Father Sergius has a special place as father of his diocese, and this is made very vivid to us in services, when for part of the time he stands in the center of the church with his flock on all sides. It is a family picture
the father surrounded by his children – an image of the Kingdom of God.
Genuine Christian unity is possible only where men are one in Christ and the Holy Spirit, fully united in the truth, love and holiness of God. This unity is possible only in one Church which Christ founded, against which «the gates of hell shall not prevail» (Matthew 16:18). This unity is possible only in that Church which has preserved whole and unchanged the teachings of Christ and His Apostles, prophets, martyrs and saints. This unity is possible only in that Church which continues to proclaim the revelation of God in its fullness, not only in its doctrines and moral, but also in the whole order of spiritual, sacramental and hierarchical church life as established in the apostolic Christian community.
Where truth is not mixed with falsehood and where the ideals of Christian perfection are not mixed with false principles of human behavior; where men in perfect awareness of their weakness and sins commune with God in the fullness of His divine self-manifestation in grace, there is the one, holy catholic and apostolic Church, which is the presence and power of the Kingdom of God on earth. Only in this Church is genuine Christian unity, the unity of all men, given by God.
The Orthodox Church is the one Church of Christ.

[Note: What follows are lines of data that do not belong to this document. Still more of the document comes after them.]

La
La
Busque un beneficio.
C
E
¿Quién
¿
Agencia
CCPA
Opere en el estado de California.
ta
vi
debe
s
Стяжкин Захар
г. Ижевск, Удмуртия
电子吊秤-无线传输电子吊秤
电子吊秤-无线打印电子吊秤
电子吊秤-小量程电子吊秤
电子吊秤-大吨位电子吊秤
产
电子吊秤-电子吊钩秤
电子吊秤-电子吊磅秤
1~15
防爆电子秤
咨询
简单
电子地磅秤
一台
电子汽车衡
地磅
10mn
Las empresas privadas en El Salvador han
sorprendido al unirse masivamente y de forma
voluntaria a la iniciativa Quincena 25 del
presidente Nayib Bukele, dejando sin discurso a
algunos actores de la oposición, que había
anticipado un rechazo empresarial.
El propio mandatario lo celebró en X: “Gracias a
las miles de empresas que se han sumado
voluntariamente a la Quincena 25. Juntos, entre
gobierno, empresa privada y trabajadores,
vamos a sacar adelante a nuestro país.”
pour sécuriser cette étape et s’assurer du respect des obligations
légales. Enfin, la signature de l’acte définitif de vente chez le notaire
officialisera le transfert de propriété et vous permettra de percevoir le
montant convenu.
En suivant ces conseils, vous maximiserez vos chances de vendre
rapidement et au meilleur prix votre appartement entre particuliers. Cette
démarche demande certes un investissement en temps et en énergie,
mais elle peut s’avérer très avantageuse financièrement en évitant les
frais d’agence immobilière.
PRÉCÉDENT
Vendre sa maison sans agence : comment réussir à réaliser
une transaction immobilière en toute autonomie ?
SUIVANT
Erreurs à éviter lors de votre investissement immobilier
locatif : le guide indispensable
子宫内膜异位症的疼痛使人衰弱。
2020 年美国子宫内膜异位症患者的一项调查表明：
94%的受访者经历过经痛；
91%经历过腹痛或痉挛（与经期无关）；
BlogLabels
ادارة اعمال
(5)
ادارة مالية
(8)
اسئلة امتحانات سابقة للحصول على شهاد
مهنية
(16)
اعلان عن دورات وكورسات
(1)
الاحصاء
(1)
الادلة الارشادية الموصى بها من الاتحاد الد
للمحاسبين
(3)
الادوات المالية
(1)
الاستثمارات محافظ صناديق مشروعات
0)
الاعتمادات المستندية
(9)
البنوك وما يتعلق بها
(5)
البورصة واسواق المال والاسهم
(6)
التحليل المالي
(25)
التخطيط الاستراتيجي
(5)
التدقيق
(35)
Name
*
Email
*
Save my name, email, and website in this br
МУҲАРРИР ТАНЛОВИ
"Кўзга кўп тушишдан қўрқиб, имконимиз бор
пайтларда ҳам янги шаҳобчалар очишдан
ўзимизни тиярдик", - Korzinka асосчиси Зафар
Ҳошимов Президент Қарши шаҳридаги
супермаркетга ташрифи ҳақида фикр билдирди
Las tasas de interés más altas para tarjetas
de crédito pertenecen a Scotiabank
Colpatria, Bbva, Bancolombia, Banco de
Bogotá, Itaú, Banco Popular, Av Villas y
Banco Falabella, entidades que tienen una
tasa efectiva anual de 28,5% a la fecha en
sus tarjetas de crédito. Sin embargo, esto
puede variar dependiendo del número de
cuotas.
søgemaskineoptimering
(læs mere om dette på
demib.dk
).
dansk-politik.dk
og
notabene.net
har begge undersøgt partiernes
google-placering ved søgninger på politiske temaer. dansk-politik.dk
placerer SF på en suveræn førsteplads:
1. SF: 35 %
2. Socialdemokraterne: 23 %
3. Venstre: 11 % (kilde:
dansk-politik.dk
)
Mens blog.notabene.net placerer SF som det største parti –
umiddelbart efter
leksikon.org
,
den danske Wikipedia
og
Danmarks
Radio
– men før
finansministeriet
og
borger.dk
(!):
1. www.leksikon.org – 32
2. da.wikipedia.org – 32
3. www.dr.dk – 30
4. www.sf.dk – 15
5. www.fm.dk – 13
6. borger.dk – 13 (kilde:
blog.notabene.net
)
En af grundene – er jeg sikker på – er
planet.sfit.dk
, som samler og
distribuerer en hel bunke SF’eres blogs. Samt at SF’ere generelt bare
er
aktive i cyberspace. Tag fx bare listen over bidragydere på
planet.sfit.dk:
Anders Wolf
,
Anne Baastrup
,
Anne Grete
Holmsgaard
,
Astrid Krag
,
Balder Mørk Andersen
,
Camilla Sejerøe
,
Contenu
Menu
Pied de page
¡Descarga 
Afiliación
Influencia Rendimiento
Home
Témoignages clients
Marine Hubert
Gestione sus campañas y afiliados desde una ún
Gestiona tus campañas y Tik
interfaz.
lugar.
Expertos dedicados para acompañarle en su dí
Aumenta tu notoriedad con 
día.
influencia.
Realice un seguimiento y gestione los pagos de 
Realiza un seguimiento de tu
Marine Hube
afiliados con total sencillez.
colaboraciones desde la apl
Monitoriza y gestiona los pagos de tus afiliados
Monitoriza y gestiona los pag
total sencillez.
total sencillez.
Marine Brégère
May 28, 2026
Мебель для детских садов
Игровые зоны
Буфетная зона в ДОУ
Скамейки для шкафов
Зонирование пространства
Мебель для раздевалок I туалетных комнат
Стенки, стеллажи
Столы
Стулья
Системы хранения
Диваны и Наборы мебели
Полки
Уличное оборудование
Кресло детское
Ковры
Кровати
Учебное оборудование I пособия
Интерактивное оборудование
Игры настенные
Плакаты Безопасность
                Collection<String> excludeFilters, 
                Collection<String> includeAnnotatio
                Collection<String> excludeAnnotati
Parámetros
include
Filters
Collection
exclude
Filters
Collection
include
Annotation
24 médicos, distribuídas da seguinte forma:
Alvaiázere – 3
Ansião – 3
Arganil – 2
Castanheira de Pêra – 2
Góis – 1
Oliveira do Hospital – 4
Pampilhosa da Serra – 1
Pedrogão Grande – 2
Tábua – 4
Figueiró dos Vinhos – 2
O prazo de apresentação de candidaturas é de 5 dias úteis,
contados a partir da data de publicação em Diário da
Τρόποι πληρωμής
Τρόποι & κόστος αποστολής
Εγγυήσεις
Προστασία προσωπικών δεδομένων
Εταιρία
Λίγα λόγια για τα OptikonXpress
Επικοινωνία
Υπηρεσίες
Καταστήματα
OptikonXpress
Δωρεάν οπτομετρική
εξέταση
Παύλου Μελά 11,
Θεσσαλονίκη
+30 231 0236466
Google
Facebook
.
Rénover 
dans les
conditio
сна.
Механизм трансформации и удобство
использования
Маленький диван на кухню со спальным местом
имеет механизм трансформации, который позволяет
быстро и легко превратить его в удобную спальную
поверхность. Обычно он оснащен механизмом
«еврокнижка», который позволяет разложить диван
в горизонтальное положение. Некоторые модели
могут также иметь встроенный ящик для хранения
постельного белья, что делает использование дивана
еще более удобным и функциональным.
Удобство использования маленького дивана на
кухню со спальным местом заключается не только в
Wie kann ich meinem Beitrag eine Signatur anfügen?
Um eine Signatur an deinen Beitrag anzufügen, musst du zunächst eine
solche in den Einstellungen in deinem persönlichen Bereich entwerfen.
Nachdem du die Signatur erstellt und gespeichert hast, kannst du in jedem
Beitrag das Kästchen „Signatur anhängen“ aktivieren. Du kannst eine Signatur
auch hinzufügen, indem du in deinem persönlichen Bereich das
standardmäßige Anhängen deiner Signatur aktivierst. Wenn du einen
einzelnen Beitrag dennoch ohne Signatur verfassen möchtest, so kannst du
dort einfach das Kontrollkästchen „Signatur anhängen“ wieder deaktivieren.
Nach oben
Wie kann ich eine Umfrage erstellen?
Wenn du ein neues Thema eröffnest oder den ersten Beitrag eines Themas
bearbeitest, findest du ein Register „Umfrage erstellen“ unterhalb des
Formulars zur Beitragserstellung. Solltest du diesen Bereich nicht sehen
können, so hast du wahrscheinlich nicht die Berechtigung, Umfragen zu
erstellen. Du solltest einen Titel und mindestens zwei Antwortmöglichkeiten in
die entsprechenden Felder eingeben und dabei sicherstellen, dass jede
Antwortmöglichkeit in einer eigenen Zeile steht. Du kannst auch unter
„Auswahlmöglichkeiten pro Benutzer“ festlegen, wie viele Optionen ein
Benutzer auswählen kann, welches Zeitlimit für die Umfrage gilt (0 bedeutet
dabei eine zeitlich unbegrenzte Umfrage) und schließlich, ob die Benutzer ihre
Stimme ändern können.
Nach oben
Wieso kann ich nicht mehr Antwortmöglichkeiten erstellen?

From the time of our Lord Jesus Christ and His apostles, the Orthodox Church has accepted no wrong doctrines and no false ideals of life, despite the corporate and personal failings of the members of the Church – «If we say we have no sin, we deceive ourselves, and the truth is not in us» (I John 1:8).
The Orthodox church is the one, indivisible Church of Church, not because of the works of men, but because by the grace of God expressed in the blood of the martyrs and the witness of the saints, the Orthodox Church has preserved to this day its God-given mission to be for the world «the Church which is His Body, the fullness of Him Who filleth all in all» (Ephesians 1:23).
There can be only one Church, for Christ founded but one Church. It is into this one Church that all must enter to live in perfect communion with God, with each other, and with all of creation, Orthodox Christians must never forget that their own nationalism and ethnicism often obscure and betray this divine mission of the Church. We will have to answer before God for the great gift of Orthodoxy which He has given to our care. All persons may partake freely of the truth and love and holiness of God Himself, and commune most fully and perfectly with the divine life of the Kingdom of God which Christ has brought to the world. We do not have a comfortable past, present or future. But we can accept and transfigure misunderstanding, suffering and persecution because we know the risen Lord, God with us.
Orthodoxy sees itself as simple Christianity, no more, no less; not something exotic or strange, not an unfamiliar Eastern form of the Church, but as the very Body of him Who is the Way, the Truth and the Life.
«We have seen the Resurrection of Christ; let us worship the Holy Lord Jesus, who alone is without sin. We venerate Thy Cross, O Christ, and we praise and glorify Thy holy Resurrection. For Thou art our God; we know no other save Thee; upon Thy Name we call».